– Всё получилось? – спросила она резко.
После минутного колебания, точно прислушиваясь к тем словам, что он жаждал от неё услышать, Пьер наконец взглянул на любовницу – но напрямую не ответил.
– Тебе не интересно, заходил ли кто-нибудь утром? – подсказал он мягко.
– А что, был кто-то?
– Да.
– Ну говори тогда.
Она подумала о Поль-Поле.
Он опустил глаза – но только затем, чтобы лучше её рассмотреть:
– Некая дама.
– Что, имени у неё нет?
– Она сказала, что представится только тебе.
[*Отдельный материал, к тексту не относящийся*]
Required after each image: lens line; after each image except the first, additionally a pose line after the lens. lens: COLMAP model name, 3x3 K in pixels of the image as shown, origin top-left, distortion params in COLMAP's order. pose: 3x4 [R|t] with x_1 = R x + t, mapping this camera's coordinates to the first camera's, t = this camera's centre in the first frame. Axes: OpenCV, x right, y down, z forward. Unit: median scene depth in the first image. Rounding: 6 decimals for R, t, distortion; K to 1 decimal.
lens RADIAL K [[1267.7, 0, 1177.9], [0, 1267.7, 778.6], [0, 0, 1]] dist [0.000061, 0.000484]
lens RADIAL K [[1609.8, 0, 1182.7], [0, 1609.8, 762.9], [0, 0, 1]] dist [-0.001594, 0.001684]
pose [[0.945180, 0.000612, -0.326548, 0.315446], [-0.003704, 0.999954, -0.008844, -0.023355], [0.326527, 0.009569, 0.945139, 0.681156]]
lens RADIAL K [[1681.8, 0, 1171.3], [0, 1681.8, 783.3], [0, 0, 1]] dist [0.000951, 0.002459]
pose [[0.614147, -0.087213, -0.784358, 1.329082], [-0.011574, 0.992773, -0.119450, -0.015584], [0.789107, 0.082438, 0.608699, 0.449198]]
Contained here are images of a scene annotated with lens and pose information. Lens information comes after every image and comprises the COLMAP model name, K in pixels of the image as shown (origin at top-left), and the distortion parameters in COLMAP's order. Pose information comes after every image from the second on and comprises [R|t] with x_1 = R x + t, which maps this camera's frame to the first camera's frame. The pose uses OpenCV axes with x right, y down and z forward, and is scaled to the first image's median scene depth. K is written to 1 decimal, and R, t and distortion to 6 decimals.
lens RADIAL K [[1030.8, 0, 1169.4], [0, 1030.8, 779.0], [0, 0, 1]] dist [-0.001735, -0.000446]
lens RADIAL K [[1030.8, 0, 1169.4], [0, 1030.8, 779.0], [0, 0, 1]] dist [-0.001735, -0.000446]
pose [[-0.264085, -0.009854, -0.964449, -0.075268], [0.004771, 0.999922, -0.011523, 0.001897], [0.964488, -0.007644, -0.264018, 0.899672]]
– Какая-нибудь девица из парижского Казино… Как её только занесло сюда!
Пьер тряхнул головой:
– Нет, нет, – горячо возразил он, поглядывая украдкой на кольцо, которое сжимал в руке, – это дама благородная.
– Может, и так. С чего ты взял?
– Весь её вид, что-то неуловимое: ничего общего с кокоткой.
Мари не смогла сдержать улыбки:
– И что, хороша собой?
Пьер протянул любовнице фотографию:
– По-твоему, в публичных домах много таких женщин?
Мари бросила на снимок рассеянный взгляд, но почти тотчас же, вскрикнув, выхватила фото; она разом побледнела, грудь её взволнованно вздымалась. Под фотографией стояла подпись мужчины, которого она любила больше всего на свете… Но в этот момент в дверь постучали и вошёл посыльный отеля с огромным букетом цветов – точь-в-точь как те, что третьего дня появились на столике в её купе перед отправлением с Лазурного берега.
Пьер не мог понять поведения Мари – раскрыться его чуткости мешала молодость: откуда ему было знать, что самое страшное обычно случается, когда просто оставляешь открытой дверь, и жизнь всегда найдёт возможность прорваться к тем, кто считает себя надёжно защищённым. Он походил на новорождённого младенца, лишённого воспоминаний, на которые можно было бы опереться, и Мари уже второй раз за минувшие сутки почувствовала, что Пьер обескуражен, а потому смотрела на него с нескрываемой враждебностью.
Нам подали креветок, которые настолько меня поглотили – да и музыка помогла, – что конца главы я не уловил. Послышалось только восторженное восклицание Розины: да это же шедевр! и что-то о том, как её растрогали красота и изящество этих строк. Такие слова из уст моей подруги меня поразили: глаза блестели, её охватило возбуждение, почти что горячка, и на мгновение показалось даже, что ей трудно говорить.
Ларенсе, тоже почему-то разнервничавшись, вещал, не закрывая рта. Монокль то и дело вываливался у него из глаза[157], и он возвращал его на место всё более дёргающимся жестом. Я был заинтригован и начал пристальнее наблюдать за этой парочкой: на столике между ними стояла крошечная золотая коробочка, в которую они то и дело запускали пальцы под предлогом обострения ринита. С литературы Розина и Ларенсе перешли на «зимние виды спорта» и уже вовсю скользили по склонам, припудренным белым порошком.